Knowledge snippets in Google Search already struggle with facts, and voice assistants struggle even more. Perhaps, knowing that computers can hallucinate would counterintuitively trigger us to fact-check everything, rather than put faith in ready-made answers.
The personal angle would matter more. Content marketing is dead; long live content marketing. Consumers are looking for authenticity and connection with the humans behind the products they use.
Startups like The Browser Company and Nothing Technology turn their CEOs, developers, and designers into public speakers, being more honest and vulnerable than large corporations like Apple who communicate with the world through polished press releases.
The online reputation would matter even more, and curation could increase its importance as a discovery channel. Tiktok and Reddit are already replacing Google for some search requests, and there’s value in the expertise of the outlets like The Wirecutter or YouTube tech reviewers.
More people would become solopreneurs. Webflow, Shopify, and Airtable made it easier to test business ideas. Design, content management, sales, support, ad testing, and coding required teams. Today, anyone can afford the equivalent of countless junior specialists in these domains.
The overall quality of life might improve. Automated tutoring, training, basic counseling, or even legal or medical advice will likely become a reality. While the automated version may not be as good as a human, it is better than nothing. We've accepted the risk of auto-translating the articles and searching for symptoms online: the cost of a mistake will define the value of accountability.
The implications on memory could be wide-ranging. While Apple's Spotlight does a decent job indexing file names and contents, it cannot answer complex queries. Startups such as Findo attempted to solve this but may have been too early.
Startups like Rewind index a history of every conversation, message, movie, and article which had appeared on the screen, both in business and personal contexts.

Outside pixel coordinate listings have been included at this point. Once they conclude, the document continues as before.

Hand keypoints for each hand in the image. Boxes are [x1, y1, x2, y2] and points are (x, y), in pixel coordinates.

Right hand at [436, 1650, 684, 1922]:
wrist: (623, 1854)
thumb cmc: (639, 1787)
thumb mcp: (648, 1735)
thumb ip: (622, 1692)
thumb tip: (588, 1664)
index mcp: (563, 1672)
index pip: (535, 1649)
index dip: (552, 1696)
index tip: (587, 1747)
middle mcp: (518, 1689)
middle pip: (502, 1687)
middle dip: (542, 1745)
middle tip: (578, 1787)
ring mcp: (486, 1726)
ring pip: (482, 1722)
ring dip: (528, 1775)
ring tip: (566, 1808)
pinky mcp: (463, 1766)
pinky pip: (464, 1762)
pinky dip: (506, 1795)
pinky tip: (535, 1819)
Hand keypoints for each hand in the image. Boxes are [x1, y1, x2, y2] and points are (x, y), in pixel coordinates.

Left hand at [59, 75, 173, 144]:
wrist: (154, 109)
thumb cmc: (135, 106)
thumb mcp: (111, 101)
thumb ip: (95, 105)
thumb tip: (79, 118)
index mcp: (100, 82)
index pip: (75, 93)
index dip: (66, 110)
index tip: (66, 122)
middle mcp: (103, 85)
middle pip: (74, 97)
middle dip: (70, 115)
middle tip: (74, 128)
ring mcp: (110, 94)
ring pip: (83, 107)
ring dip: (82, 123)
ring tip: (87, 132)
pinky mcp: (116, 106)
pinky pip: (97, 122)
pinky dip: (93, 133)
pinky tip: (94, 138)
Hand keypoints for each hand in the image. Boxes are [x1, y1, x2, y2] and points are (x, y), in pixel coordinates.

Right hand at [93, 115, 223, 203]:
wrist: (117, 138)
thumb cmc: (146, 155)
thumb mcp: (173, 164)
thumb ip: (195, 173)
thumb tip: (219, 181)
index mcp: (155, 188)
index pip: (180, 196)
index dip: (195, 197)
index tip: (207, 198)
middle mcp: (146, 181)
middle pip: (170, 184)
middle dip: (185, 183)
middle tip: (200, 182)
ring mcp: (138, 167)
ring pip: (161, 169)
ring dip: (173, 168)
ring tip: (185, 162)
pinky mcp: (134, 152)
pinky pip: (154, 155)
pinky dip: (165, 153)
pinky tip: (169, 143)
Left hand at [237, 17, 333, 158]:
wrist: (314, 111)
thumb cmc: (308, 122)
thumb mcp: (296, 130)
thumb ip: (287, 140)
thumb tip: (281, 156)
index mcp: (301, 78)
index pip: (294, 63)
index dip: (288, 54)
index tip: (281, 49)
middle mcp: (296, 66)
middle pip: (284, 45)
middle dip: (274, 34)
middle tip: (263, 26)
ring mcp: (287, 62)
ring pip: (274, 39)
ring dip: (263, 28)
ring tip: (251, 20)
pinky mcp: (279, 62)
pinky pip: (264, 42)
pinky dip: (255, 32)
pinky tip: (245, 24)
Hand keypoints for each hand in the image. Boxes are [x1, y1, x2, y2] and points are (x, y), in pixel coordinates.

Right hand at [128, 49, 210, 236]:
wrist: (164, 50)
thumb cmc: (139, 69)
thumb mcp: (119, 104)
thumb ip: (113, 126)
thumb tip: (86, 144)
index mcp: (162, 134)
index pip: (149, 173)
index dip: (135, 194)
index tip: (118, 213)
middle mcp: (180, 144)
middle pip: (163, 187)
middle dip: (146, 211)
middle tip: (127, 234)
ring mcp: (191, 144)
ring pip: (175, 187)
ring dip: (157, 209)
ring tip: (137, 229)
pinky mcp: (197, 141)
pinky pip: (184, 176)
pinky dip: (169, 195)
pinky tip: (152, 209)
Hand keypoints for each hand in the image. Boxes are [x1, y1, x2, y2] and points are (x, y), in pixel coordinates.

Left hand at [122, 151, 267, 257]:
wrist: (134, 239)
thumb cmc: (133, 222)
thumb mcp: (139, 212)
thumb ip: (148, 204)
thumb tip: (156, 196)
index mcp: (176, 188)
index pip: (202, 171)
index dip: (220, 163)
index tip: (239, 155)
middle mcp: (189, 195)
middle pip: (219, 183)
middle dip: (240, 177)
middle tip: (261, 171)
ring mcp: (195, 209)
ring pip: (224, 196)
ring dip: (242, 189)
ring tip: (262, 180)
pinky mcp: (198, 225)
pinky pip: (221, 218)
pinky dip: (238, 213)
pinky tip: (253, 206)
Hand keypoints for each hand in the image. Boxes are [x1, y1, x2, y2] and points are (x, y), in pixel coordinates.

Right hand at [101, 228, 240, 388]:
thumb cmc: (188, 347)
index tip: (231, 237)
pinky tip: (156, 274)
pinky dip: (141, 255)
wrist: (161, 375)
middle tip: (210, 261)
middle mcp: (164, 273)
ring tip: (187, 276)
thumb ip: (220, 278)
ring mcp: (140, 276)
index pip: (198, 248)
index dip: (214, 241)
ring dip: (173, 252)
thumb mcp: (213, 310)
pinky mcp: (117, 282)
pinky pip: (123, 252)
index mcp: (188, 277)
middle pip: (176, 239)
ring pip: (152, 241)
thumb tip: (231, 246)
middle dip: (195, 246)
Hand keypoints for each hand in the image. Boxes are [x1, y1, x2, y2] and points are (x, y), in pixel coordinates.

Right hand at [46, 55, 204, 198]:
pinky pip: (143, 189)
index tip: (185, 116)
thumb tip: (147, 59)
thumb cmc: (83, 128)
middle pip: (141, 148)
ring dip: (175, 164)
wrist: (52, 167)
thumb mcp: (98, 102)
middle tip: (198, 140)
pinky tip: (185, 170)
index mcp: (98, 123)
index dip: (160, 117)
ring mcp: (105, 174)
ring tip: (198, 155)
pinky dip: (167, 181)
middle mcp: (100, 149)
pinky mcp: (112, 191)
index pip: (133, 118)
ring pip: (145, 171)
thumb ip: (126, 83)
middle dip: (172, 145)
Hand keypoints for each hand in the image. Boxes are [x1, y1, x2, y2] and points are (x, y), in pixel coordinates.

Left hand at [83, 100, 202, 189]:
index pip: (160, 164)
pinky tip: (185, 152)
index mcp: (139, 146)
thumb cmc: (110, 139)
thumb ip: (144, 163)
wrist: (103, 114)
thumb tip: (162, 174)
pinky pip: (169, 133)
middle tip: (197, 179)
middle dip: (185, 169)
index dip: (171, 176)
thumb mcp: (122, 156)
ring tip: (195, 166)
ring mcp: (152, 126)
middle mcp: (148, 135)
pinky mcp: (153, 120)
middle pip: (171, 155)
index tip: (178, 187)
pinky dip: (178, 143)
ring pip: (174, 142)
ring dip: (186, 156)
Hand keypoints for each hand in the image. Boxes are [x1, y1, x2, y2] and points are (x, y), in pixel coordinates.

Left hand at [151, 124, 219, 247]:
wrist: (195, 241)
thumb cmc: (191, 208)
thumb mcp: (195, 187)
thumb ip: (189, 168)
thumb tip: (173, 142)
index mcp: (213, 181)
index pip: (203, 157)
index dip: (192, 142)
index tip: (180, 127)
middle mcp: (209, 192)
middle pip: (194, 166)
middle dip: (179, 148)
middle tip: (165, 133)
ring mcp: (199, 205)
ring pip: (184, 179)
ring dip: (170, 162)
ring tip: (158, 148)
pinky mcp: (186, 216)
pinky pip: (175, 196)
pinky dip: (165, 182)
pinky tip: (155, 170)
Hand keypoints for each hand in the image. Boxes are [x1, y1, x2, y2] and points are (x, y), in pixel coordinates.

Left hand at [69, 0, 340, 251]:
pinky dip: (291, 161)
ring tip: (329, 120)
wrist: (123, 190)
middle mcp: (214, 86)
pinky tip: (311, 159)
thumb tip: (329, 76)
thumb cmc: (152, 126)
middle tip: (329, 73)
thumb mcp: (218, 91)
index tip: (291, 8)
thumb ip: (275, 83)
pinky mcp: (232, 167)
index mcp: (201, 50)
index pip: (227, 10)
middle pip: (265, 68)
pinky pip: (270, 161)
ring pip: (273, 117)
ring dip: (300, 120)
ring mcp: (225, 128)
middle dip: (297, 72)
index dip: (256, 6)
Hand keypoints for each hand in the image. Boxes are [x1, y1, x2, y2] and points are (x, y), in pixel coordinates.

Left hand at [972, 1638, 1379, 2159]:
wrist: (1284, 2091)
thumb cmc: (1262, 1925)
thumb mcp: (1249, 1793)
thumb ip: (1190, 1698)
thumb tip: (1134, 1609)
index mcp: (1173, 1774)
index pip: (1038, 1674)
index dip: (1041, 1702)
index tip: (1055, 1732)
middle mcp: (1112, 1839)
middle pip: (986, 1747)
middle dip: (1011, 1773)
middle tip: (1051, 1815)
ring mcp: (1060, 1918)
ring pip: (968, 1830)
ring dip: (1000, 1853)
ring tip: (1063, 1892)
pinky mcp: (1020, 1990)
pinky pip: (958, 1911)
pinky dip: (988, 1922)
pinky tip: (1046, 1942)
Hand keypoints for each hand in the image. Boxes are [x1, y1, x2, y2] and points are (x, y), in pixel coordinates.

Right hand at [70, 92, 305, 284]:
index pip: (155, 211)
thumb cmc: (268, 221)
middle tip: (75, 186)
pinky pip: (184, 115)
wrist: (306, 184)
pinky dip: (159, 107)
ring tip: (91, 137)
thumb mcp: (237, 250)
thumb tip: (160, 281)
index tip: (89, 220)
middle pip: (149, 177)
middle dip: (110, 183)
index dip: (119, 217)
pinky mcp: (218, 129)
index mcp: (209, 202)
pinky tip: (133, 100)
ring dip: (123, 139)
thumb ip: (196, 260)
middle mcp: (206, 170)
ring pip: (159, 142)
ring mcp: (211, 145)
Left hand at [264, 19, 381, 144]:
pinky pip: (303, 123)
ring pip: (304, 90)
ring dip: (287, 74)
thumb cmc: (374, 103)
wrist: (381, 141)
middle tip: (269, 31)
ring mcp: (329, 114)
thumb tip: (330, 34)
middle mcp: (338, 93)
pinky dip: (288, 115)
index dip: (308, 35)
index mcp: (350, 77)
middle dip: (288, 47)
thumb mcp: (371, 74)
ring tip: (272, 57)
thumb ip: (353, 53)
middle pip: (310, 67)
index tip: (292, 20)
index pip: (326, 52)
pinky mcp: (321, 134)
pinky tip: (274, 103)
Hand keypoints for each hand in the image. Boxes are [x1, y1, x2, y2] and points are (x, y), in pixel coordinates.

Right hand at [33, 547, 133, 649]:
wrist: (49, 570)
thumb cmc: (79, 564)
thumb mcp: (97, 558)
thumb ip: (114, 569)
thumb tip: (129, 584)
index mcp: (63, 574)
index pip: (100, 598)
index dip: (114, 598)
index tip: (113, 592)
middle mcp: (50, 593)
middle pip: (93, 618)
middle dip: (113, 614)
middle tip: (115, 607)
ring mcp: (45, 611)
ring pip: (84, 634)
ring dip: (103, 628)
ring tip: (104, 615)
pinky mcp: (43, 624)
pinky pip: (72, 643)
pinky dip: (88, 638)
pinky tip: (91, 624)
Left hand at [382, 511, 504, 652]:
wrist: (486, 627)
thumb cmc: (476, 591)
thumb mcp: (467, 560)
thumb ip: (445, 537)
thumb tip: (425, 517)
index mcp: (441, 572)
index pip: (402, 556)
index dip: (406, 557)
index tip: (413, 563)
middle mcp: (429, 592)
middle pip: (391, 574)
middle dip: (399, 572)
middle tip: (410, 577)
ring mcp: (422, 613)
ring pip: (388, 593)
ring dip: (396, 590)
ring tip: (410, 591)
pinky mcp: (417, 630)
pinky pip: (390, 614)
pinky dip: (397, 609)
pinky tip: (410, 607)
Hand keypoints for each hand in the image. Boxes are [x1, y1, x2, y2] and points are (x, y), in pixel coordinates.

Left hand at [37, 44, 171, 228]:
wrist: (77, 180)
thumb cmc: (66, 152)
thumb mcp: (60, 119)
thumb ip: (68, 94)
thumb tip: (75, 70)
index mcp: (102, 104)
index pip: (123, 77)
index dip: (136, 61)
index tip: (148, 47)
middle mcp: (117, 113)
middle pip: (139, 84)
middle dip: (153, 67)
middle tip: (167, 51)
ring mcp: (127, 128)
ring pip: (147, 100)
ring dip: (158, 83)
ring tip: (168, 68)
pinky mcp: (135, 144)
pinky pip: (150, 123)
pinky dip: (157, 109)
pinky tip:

This could augment human abilities and enable us to remember everything or process more experiences at once. Of course, Black Mirror covered the dangers of this 11 years ago.
In the best-case scenario for the future, generative content will free up resources for creative problem-solving, just as typists and telephone operators found new occupations after the rise of personal computing. ML has the potential to transform knowledge work in the same way that the industrial revolution changed manual labor.
As new companies emerge, alarmist takes are shared, and regulation attempts are made, the future is likely to be intense and chaotic. Amidst this, empathy and personality will become even more critical. Perhaps, as a result, humans will have more time to focus on being human.